Beta cell count instead of beta cell mass to assess and localize growth in beta cell population following pancreatic duct ligation in mice

Abstract

Background: Pancreatic-tail duct ligation (PDL) in adult rodents has been reported to induce beta cell generation and increase beta cell mass but increases in beta cell number have not been demonstrated. This study examines whether PDL increases beta cell number and whether this is caused by neogenesis of small clusters and/or their growth to larger aggregates.

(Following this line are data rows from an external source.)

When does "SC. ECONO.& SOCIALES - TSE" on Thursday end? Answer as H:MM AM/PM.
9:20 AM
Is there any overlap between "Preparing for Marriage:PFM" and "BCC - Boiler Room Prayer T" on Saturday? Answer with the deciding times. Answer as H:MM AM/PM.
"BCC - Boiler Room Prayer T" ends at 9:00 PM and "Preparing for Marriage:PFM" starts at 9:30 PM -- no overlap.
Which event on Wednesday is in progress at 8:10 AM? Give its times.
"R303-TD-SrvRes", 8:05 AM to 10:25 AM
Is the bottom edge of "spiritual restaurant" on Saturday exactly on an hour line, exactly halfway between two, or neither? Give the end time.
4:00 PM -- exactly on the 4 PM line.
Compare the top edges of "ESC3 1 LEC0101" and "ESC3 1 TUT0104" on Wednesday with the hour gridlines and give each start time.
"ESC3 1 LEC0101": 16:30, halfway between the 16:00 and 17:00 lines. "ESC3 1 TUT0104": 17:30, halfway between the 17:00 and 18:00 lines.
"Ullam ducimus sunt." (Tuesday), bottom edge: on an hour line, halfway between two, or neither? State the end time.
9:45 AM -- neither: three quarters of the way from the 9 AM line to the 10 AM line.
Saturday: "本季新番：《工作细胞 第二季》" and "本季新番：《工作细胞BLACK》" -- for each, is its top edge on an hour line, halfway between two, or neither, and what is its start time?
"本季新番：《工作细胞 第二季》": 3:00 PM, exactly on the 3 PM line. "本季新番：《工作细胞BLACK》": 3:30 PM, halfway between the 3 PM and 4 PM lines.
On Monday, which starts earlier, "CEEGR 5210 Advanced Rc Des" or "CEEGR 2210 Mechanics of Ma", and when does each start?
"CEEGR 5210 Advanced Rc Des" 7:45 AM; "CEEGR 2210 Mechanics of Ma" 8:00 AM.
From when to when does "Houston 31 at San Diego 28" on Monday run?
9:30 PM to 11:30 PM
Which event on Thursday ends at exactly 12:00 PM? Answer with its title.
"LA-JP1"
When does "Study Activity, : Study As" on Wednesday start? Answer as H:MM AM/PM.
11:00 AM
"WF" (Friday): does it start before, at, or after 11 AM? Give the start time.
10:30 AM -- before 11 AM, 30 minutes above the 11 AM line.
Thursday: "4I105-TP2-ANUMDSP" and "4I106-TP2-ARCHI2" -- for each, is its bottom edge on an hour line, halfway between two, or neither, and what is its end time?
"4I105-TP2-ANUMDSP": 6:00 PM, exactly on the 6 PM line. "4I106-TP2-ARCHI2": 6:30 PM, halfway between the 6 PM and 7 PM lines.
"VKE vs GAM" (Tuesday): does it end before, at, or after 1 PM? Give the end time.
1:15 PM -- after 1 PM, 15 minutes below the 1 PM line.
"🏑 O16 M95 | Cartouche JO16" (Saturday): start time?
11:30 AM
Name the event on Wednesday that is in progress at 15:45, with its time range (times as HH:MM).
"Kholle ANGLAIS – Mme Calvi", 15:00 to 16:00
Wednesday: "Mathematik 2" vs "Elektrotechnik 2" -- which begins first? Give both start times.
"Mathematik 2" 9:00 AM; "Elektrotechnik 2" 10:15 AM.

Methodology: Total beta cell number and its distribution over small (<50 µm), medium, large (>100 µm) clusters was determined in pancreatic tails of 10-week-old mice, 2 weeks after PDL or sham.

Principal findings: PDL increased total beta cell mass but not total beta cell number. It induced neogenesis of small beta cell clusters (2.2-fold higher number) which contained a higher percent proliferating beta cells (1.9% Ki67+cells) than sham tails (<0.2%); their higher beta cell number represented <5% of total beta cell number and was associated with a similar increase in alpha cell number. It is unknown whether the regenerative process is causally related to the inflammatory infiltration in PDL-tails. Human pancreases with inflammatory infiltration also exhibited activation of proliferation in small beta cell clusters.

Conclusions/significance: The PDL model illustrates the advantage of direct beta cell counts over beta cell mass measurements when assessing and localizing beta cell regeneration in the pancreas. It demonstrates the ability of the adult mouse pancreas for neogenesis of small beta cell clusters with activated beta cell proliferation. Further studies should investigate conditions under which neoformed small beta cell clusters grow to larger aggregates and hence to higher total beta cell numbers.

Figure 1. Comparison of tissue composition in unligated (left) and ligated (right) pancreatic tails.

Two weeks after duct ligation the tissue is devoid of acini. It mainly consists of ducts with interspersed islets (arrows) and enlarged fibrous septa and adipose tissue (stars). It exhibits an inflammatory infiltration with numerous CD45-positive leucocytes in the septa (red arrowheads); these cells were virtually absent in unligated tissue. The degree of infiltration was less pronounced than after one week. Hematoxylin-eosin, scale bar 200 µm (upper panel) and immunohistochemistry for insulin (red) and CD45 (brown), scale bar 100 µm (lower panel).

Figure 2. Proliferation-activated beta cells in small beta cell clusters of PDL-mouse tails (left panel) and of human pancreas with inflammatory infiltration (right panel).

Two weeks after PDL pancreatic tails contain a larger pool of Ki67-positive beta cells in the small beta cell clusters (arrows in left panel) (391±84 cells versus 27±27 in unligated tails, p<0,01). They also present higher percentages of Ki67-positive cells in large and small ducts (arrowheads). A number of human donor organs were found to present a diffuse inflammatory infiltration . The small beta cell clusters in three consecutively analysed organs contained higher percentages of Ki67-positive beta cells (arrows in right panel) than those in age- and gender-matched controls without infiltration (3, 0.8 and 1.4% versus ≤0.1%). Immunohistochemistry for insulin (red) and Ki67 (brown), scale bar 100 µm.